Post by Jackolantern »

Wow, that is definitely not the experience I have had. It is weird that using 400mb of RAM would cause any real issue on your computer, as 400mb is not an unusual number for a major IDE to use (VS, Eclipse, Netbeans and Aptana all use similar numbers today).

I kind of understand with the single-file thing. There is a good reason for WS's heavy project-focus, and that is code completion. Because JS has no built-in file scope beyond scripts being linked to a page at runtime, if the files weren't somehow linked together, the IDE could not determine what to bring into scope. In languages like .NET, you reference assemblies to let the IDE and runtime know at compile time of what is needed, and that is one part of how Intellisense works so well (even though VS has also been turning more project-based with each release, and doesn't particularly like to open single files). But in WS, if you have your HTML page that links in JS files (or you are using RequireJS), it knows at code time what needs to be in scope.
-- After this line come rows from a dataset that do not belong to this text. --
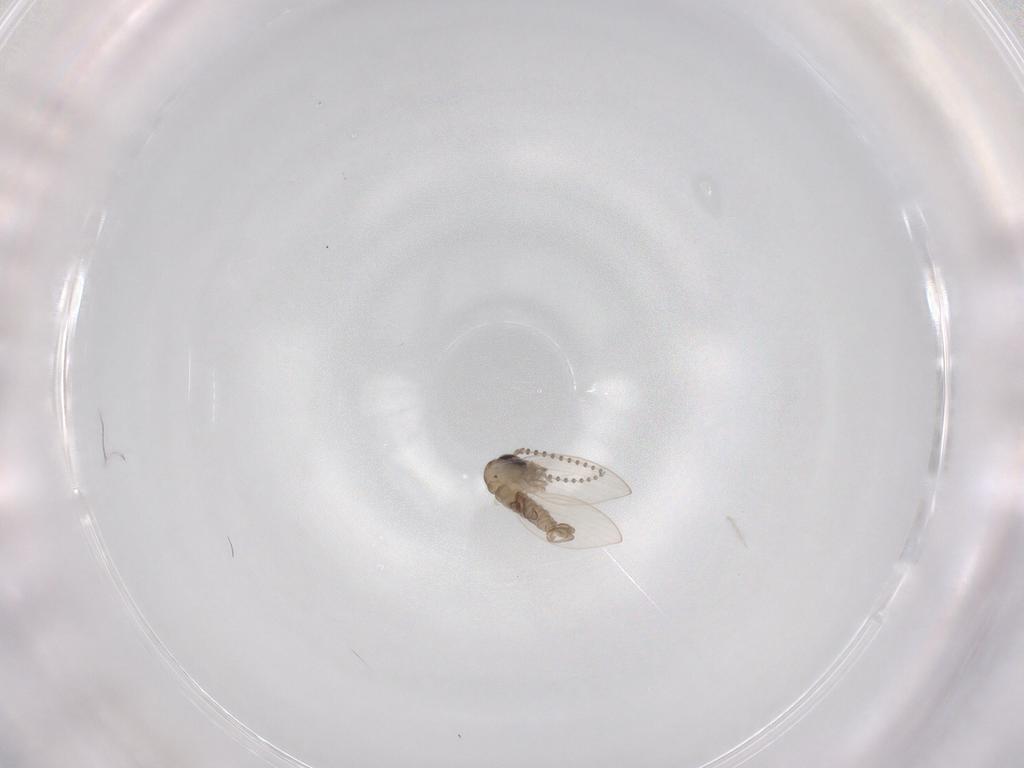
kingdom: Animalia
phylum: Arthropoda
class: Insecta
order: Diptera
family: Psychodidae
There is a work-around if you really just want to work on single files at a time, and that is to create a "Misc" project that you can open, and add any single files you need to it. You can simply remove them from the project when you are done with them, and bring in any other JS files that will be linked to the page to help out with the code completion.

I will say that the project dialogs could be more clear in WS. It took me a couple of days to get the hang of them, which involves, among other things, skipping the server and port setup if you are working in node. That is more for dedicated server development, like with PHP. But now I am pretty confident with it, and can easily set up any kind of project I need (and use projects for pretty much all of my development these days).